Learning about Github Actions and how to automate my personal Spotify mix

July 1st 2021 • Python, Github Actions

Background

Recently, I learnt about Github Actions from this really cool guy and how we can take advantage of that to run regular jobs. Given that I had always wanted to try to do something with Spotify for Developers, I decided to give it a shot and write a script that automatically updates my favorite music list based on my recent Spotify favourites.

> Click to say hello to Spotify-chan

What is Github Actions?

Github Actions is essentially a tool provided by Github to automate your workflows and to provide CI/CD inside of Github itself. What does that mean?
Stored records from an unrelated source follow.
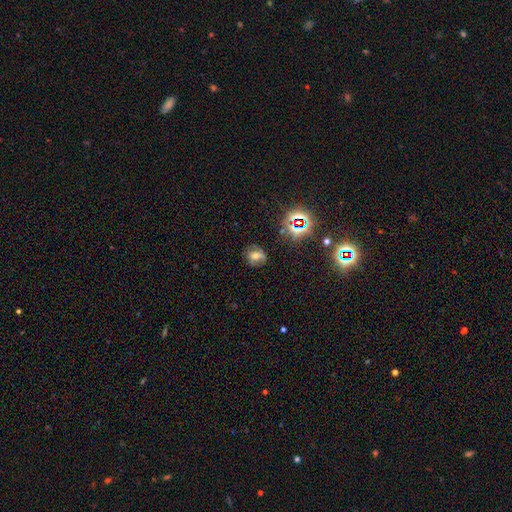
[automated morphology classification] Overall: smooth (41%; star or artifact 30%). Merging: none (74%).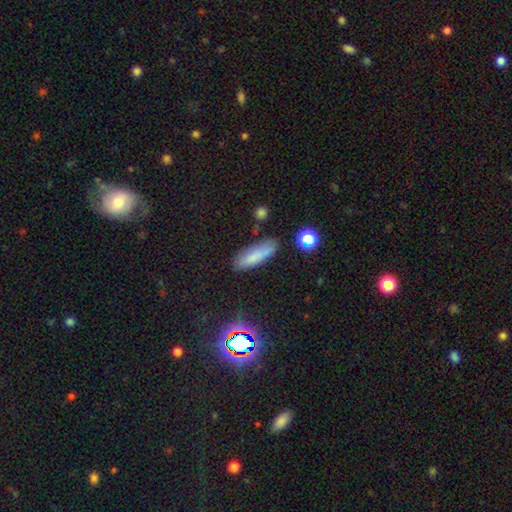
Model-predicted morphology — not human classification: The model was most divided on "how rounded": cigar-shaped: 52%, in between: 45%, round: 3%. More confident: merging — none (78%); smooth or featured — smooth (75%).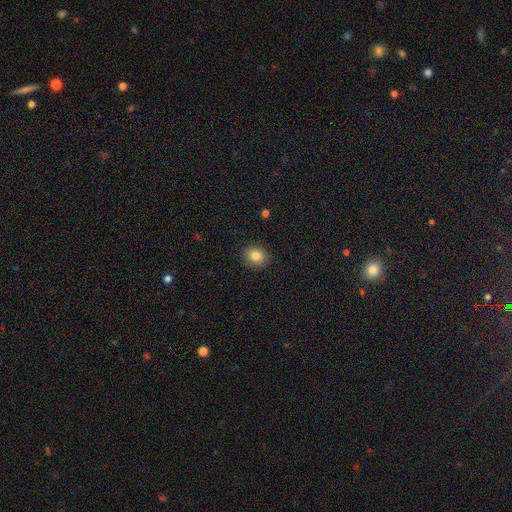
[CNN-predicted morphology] A smooth galaxy with no disk features (84%) that is round (72%).

Vote fractions:
- Smooth or featured? smooth: 84% / star or artifact: 10% / featured or disk: 6%
- How rounded? round: 72% / in between: 27% / cigar-shaped: 1%
- Merging? none: 90% / minor disturbance: 7% / major disturbance: 2% / merger: 1%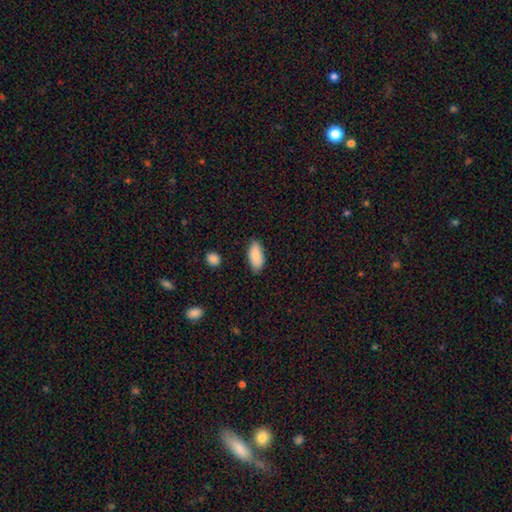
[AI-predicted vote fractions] smooth 87%, featured or disk 7%, star or artifact 6%. Down the decision tree: how rounded — in between (90%); merging — none (83%).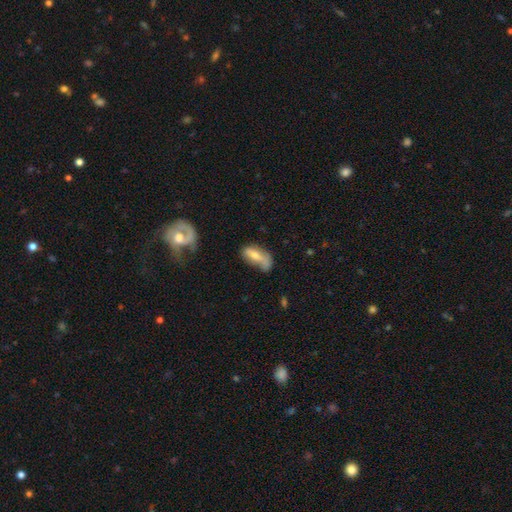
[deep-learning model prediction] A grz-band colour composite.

I learnt that at a simple level, it means that we can configure Github to run workflows (scripts, job) that enable us to: build a container, deploy a web service, test your application etc.

Since I want to build an automated job that will update my favourites music list and then display it onto this website, I will need to utilize Github Actions.

Hence, I split the task into two:

Write the script to update the music list first.
Figure out how to automatically run that script via Github Actions later.

Spotify API

First step is to set up a Spotify Developer account and complete the necessary steps to obtain the credentials.

Credentials for what?

After investigating into the Spotify Developers API, it looks like we want to use the get user's saved tracks API to get all the tracks that I have liked on Spotify:

GET https://api.spotify.com/v1/me/tracks

Since this requires an authentication token, we need to use one of Spotify's authorization flows to obtain it.

Authentication

There are four main authentication flows:

Refreshable user authentication: Authorization Code Flow
Refreshable user authentication: Authorization Code Flow with Proof Key For Code Exchange (PKCE)
Temporary user authentication: Implicit Grant
Refreshable app authorization: Clients Credentials Flow

At first glance, it seems that number four, seems very attractive because it's designed for server to server communication.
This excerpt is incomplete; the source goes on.